TEXT BLOCK:
########

Tuesday, November 2, 2010

In Defense of November


"November always seemed to me the Norway of the year."
- Emily Dickinson


My favourite season is spring when every single good thing is before us, when the days are lengthening noticeably, when every green sprout is a wonder, when the air is like a kiss, and gardening seems like pleasure and not chore. I love the smells of the promise of spring.

"No warmth, no cheerfulness, no healthful ease,
No comfortable feel in any member -
No shade, no shine, no butterflies, no bees,
No fruits, no flowers, no leaves, no birds -
November!"
- Thomas Hood, No!


I always tell myself I hate fall, but this is not entirely true. What I do not love is early fall. I hate the hot, wasp-filled, over-ripe fruit, overblown garden days of early fall in all its gaudy colours. Yes, they are beautiful. Yes, I am glad I live in a country with four seasons. But early fall is the tawdry cheap cousin of summer. Early fall signals the end of things and I protest every single time. Early fall means school must begin again. Early fall means frost may come. The pool must close. The tomatoes are done. Holidays are packed away. The days are visibly shorter.

########

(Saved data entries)
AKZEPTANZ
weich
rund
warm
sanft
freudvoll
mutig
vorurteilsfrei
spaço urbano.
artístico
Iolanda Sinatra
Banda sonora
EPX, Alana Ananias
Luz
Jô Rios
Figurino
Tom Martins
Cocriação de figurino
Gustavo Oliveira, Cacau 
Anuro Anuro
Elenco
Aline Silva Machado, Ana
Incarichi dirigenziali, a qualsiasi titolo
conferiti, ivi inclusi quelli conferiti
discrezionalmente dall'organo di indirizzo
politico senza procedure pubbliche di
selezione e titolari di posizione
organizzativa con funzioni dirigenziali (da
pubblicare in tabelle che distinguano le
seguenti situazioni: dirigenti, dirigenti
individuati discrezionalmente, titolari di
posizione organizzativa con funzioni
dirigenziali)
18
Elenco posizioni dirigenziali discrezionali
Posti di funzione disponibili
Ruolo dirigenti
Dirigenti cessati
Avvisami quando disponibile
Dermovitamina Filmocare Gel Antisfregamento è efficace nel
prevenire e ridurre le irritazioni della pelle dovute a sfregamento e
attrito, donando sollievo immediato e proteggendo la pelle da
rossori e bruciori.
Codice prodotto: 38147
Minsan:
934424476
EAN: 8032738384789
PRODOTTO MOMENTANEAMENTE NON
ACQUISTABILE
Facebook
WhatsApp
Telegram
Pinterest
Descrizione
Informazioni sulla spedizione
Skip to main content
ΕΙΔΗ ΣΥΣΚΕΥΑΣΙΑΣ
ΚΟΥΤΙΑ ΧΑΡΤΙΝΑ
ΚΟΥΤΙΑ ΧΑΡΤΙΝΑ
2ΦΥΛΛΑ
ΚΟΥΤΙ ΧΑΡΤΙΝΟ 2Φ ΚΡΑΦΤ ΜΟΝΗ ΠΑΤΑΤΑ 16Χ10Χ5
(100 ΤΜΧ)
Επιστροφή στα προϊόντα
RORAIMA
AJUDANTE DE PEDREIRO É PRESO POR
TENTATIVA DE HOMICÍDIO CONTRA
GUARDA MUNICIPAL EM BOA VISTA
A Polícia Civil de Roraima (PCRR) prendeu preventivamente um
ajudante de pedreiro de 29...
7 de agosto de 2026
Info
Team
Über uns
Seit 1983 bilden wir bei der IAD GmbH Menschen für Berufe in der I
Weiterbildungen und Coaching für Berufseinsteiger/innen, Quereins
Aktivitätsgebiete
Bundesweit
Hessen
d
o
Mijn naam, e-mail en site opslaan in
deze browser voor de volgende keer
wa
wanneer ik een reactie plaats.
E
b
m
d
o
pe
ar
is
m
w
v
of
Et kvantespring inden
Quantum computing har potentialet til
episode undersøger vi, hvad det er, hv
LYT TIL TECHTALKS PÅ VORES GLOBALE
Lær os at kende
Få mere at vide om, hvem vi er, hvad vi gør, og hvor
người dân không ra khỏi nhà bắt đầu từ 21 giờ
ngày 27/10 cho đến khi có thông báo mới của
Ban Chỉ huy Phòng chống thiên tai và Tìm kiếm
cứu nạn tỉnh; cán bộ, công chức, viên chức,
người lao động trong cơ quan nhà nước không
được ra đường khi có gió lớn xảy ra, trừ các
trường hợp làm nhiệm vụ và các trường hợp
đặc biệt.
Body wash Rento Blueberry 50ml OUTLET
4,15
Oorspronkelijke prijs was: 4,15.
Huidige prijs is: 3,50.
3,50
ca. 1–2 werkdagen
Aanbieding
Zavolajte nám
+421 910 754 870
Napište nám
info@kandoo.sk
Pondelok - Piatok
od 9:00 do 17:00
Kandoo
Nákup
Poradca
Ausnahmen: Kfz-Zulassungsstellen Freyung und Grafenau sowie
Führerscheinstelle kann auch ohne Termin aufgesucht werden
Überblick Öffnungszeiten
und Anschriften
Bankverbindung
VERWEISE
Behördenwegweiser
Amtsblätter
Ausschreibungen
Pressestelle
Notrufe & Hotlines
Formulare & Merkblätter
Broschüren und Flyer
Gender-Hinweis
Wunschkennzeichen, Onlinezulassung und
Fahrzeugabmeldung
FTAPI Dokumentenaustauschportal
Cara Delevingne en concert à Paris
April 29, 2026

########

REQUIREMENT 1: From the piece on November, reproduce the passage between "Tuesday, November 2, 2010" and "promise of spring.", inclusive.
REQUIREMENT 2: In the piece on November, which season does the writer call a favorite?
REQUIREMENT 3: Pick up the piece on November after its last sentence and keep writing.

EXERCISE RESPONSE 1:
Tuesday, November 2, 2010

In Defense of November


"November always seemed to me the Norway of the year."
- Emily Dickinson


My favourite season is spring when every single good thing is before us, when the days are lengthening noticeably, when every green sprout is a wonder, when the air is like a kiss, and gardening seems like pleasure and not chore. I love the smells of the promise of spring.

EXERCISE RESPONSE 2: Spring.

EXERCISE RESPONSE 3:
By October, I reconcile myself. I cook squash-ginger soup and pumpkin pie and pumpkin pie and pumpkin pie and pumpkin pie. I turn the fireplace on. I rejoice in the victory over the weeds in the garden – for now I am ahead of them. I snuggle in sweaters and socks. I turn the fire on and light candles. I decorate with gourds and dried Chinese lanterns. We carve pumpkins and plot costumes and collect candy.

"The stripped and shapely
Maple grieves
The ghosts of her
Departed leaves.
The ground is hard,
As hard as stone.
The year is old,
The birds are flown.
And yet the world,
In its distress,
Displays a certain
Loveliness"
- John Updike, A Child's Calendar


And then it is November. So many people jump ahead in November. They rip down skeletons and spiderwebs and put up Santa and snowmen.

"I prefer winter and fall, when you feel the bone structure of the landscape - the loneliness of it, the dead feeling of winter. Something waits beneath it, the whole story doesn't show."
- Andrew Wyeth


I think they miss the best part of fall. The air is crisp and the ground dazzles with frost. Half the leaves fall from our trees in one morning. I can rake patterns into the lawn. The trees reveal their shapes. Geese flap their wings as they fly overhead, rarely directly south.

I read a novel recently in which a character was dying of all sorts of cancer. She had come to the place beyond anxiety where she accepted the end of things and her own end in particular. I think that’s what’s behind November for me. It has been an acquired taste but I like the sparseness of November, the baldness, the noise and smell of fallen, decaying leaves. I’ve accepted the end of the summer before November and I can enjoy the ends of the year quite peacefully.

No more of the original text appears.